Job Metrics Reporting

Overview of the Job Metrics Dashboard for Slurm

Job Metrics Reporting

Job Metrics Dashboard

The Job Metrics Dashboard provides a comprehensive view of job details tailored specifically for Slurm. It serves as a lightweight analytics tool to provide insights into cluster usage, efficiency, and user activity.
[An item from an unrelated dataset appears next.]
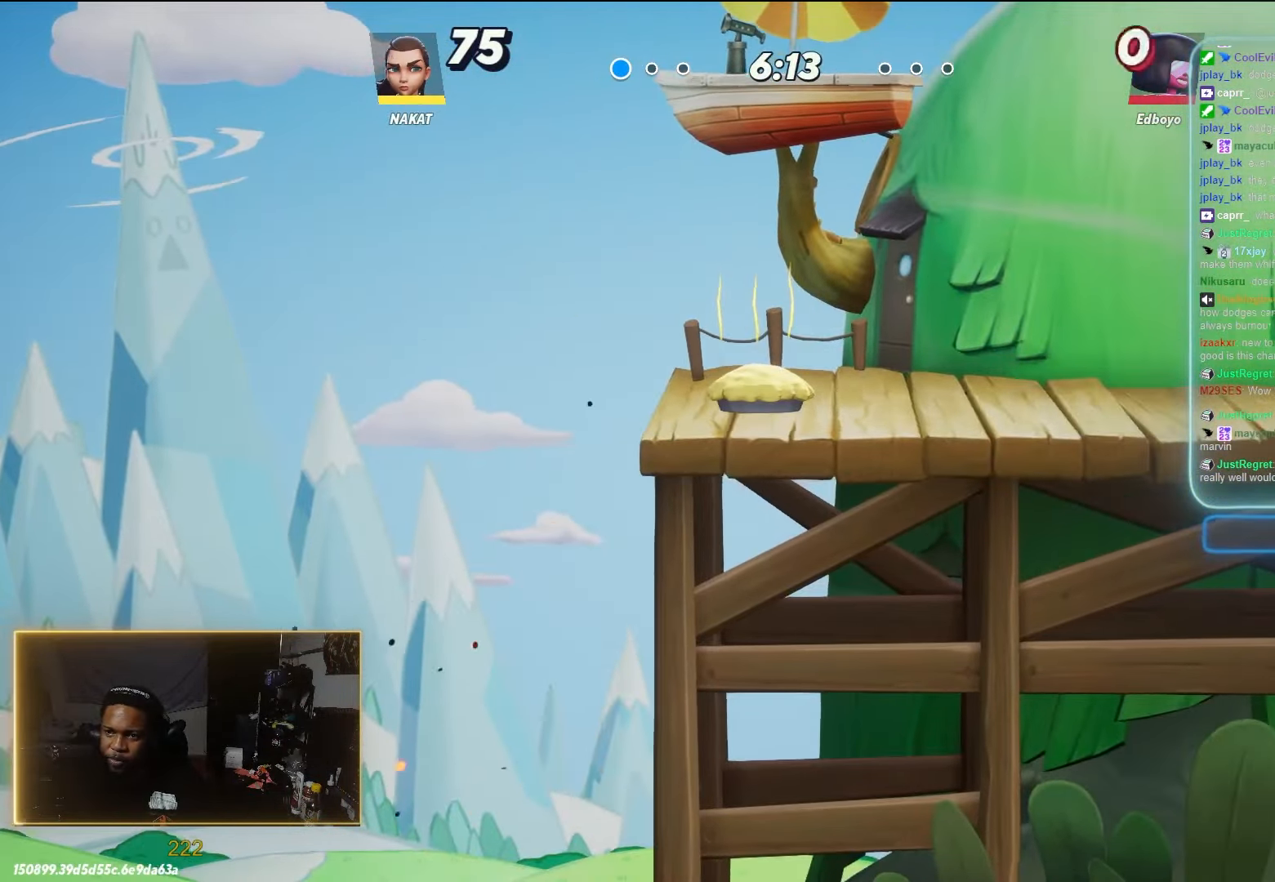
{"buttons": [], "left_stick": "up-left", "right_stick": "center", "events": [[300, "left_stick", "up-left"]]}
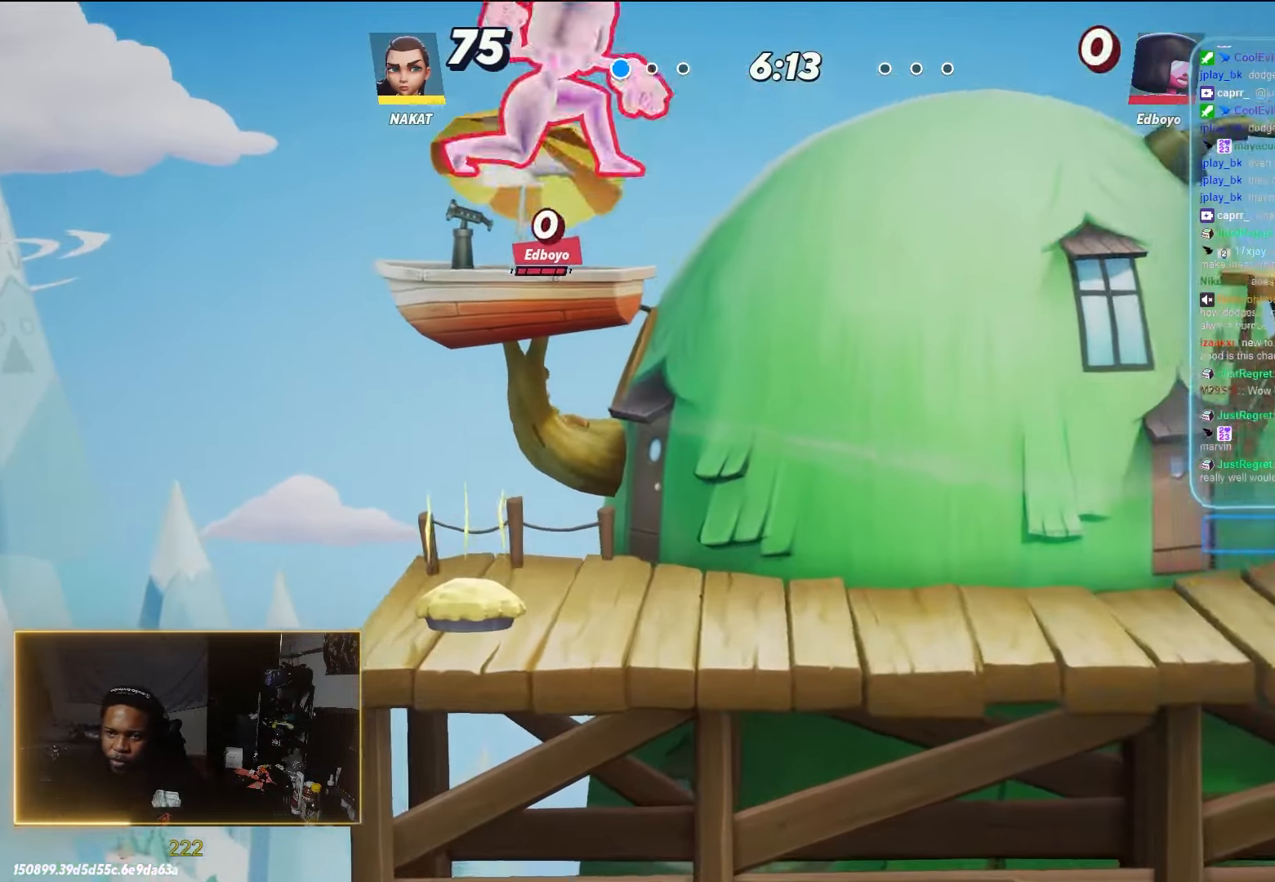
{"buttons": [], "left_stick": "right", "right_stick": "center", "events": [[333, "left_stick", "right"]]}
This feature allows administrators and users to visualize job metrics, analyze historical data, and generate reports based on Slurm job accounting data collected by the Slurm History Ingestor.

Enabling the Plugin

To enable the Job Metrics Dashboard, add the following to your .env file:

NEXT_PUBLIC_ENABLE_JOB_METRICS_PLUGIN=true

Key Features

Job Details: Detailed metrics for individual jobs including wait times and exit codes.
Cluster Usage: Overview of core hours, job counts, and wait times over time.
User Activity: Insights into active users, groups, and account usage.
Visualizations: Graphs and charts for core hours over time, usage by group, and more.

Architecture

The system consists of two main parts:

Slurm History Ingestor (Go Scraper): A standalone service that fetches job history using sacct (primary method) or the Slurm REST API (fallback) and stores it in a PostgreSQL database.
Dashboard Plugin: A frontend component within this Next.js application that queries the database to visualize the metrics.

What Gets Populated Where

The Slurm History Ingestor only syncs job data from Slurm. Other data sources are populated separately:

Data	Source	How It's Populated
Job history (`job_history`)	Slurm (sacct/API)	Automatically by the Go ingestor
Users (`users`)	Slurm (sacct/API)	Automatically by the Go ingestor
Accounts (`accounts`)	Slurm (sacct/API)	Automatically by the Go ingestor
Organizations (`organizations`)	Your institution	Imported via Admin page or CSV
Account mappings (`account_mappings`)	Your institution	Imported via Admin page or CSV
GPU metrics (`job_gpu_metrics`)	Prometheus/DCGM	Captured via `/api/gpu-metrics/capture` endpoint

Important:

The ingestor is intentionally focused only on Slurm job data. Organizational hierarchy is institution-specific metadata that must be imported separately. GPU metrics come from Prometheus, not Slurm.

Requirements

To enable the Job Metrics Dashboard, you need:

Go Scraper: Installed and running. See Go Scraper.
PostgreSQL Database: To store the collected metrics.
Plugin Configuration: Enable the plugin as shown above.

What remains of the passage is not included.